June 15 (UPI) — Amid persistent concerns about rising costs in the United States, the Federal Reserve on Wednesday concluded a two-day policy meeting and did something it hasn’t done in almost 30 years — hike key interest rates by 3/4 of a point.
The move was widely expected by most analysts and is seen as a necessary measure to get a better handle on rising inflation.
The last time the central bank increased rates by 3/4 of a point was 1994 — just before the U.S. economy boomed for the remainder of the 1990s.
When the Federal Reserve raises rates, it usually does so in quarter-point increments. But with consumer inflation rising at an annual rate of about 8.6%, which is far above the Fed’s target range, analysts said the central bank has to be aggressive. The Fed increased rates by a half-point at its last policy meeting in early May, which was its largest increase since 2000.
Too much consumer spending combined with other market conditions can cause inflation to rise. By increasing interest rates, the Fed is attempting to get Americans to borrow less, lower demand and freeze prices.
Fed Chairman Jerome Powell will speak about the increase at a news conference at 2:30 p.m. EDT.

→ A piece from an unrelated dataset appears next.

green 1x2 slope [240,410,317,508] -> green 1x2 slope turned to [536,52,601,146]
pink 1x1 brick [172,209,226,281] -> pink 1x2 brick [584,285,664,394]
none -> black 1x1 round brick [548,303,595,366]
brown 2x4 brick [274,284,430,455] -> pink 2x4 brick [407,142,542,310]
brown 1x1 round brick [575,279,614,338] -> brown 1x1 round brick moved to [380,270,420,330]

Goldman Sachs this week adjusted its forecast and said it expected .75% hikes on Wednesday and at the Fed’s next policy meeting in July, followed by a half-point increase in September. From there, the Fed will make quarter-point hikes in November and December, the investment bank projected.
That would raise the federal funds rate to between 3.25% and 3.5% by the end of 2022. With Wednesday’s hike, the rate is between 1 1/2% and 1 3/4%.
Powell expressed some optimism in March about a “soft landing” for the recovering economy, which has been disrupted by COVID-19 and the Russian war in Ukraine. Energy prices, notably gasoline, have been the primary driver of inflation over the past several months.
“I believe that the historical record provides some grounds for optimism: Soft, or at least soft-ish, landings have been relatively common,” Powell said at the time.
In 1994, then-Fed Chairman Alan Greenspan achieved a soft landing when interest rates reached 6% over seven rate hikes — including two half-point increases and a 3/4-point increase to stem inflation after a recession in the early 1990s.
Some economists note, however, that Greenspan proactively raised rates to get ahead of inflation, while Powell has mostly been reactionary. Greenspan was also aided by a robust workforce as baby boomers entered the pinnacle of their careers and immigration numbers were strong. Today, Powell faces a different workforce that’s been whittled down by the COVID-19 pandemic.
“In the past, when you’ve pushed up the unemployment rate, you’ve almost never been able to avoid a full-fledged recession,” former New York Federal Reserve Bank President Bill Dudley told CNN. “The problem the Fed faces is they’re just late.”
The national unemployment rate is historically low, at about 3.6%, the Labor Department said in its jobs report for May. After COVID-19 arrived in early 2020, the unemployment rate soared to more than 15%. Ten years ago, the unemployment rate was about 8%.
The full economic and inflationary outcome that will result from Wednesday’s rate increase, and the rate hikes for the rest of 2022, won’t be known for months.
The Labor Department said last week that consumer prices are up about 8.6% over the past 12 months. On Tuesday, it said producer prices — the cost of goods at the wholesale level, before they reach consumers — are up 10.8% since May 2021.
The Fed’s decision on Wednesday had an immediate impact on Wall Street. By 2:15 p.m., the Dow Jones Industrial Average was up about 140 points. The S&P 500 was up about 30 points and the Nasdaq composite had increased by almost 180 points.